(EXERCISE DESCRIPTION): Return, word for word, only the lines of the data below that lie between the line with "professionals who can provide guidance and" and the line with "6. Utilize Technology", those two lines included.

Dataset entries
-- Opening Marker --
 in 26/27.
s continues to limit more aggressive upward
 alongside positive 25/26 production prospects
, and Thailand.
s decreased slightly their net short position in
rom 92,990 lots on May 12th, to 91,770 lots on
-- Closing Marker --
-- Opening Marker --
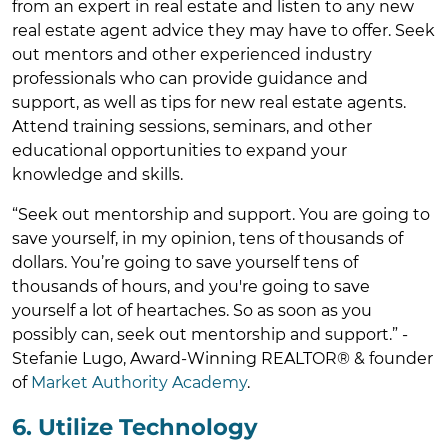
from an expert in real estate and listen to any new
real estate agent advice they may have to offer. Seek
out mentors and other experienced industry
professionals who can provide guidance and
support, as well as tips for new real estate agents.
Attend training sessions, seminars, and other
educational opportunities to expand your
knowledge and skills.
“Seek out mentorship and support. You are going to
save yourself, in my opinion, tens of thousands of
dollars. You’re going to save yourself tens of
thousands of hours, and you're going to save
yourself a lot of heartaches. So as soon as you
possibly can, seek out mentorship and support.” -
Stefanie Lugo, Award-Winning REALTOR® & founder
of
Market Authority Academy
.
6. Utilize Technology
-- Closing Marker --
(ANSWER):
professionals who can provide guidance and
support, as well as tips for new real estate agents.
Attend training sessions, seminars, and other
educational opportunities to expand your
knowledge and skills.
“Seek out mentorship and support. You are going to
save yourself, in my opinion, tens of thousands of
dollars. You’re going to save yourself tens of
thousands of hours, and you're going to save
yourself a lot of heartaches. So as soon as you
possibly can, seek out mentorship and support.” -
Stefanie Lugo, Award-Winning REALTOR® & founder
of
Market Authority Academy
.
6. Utilize Technology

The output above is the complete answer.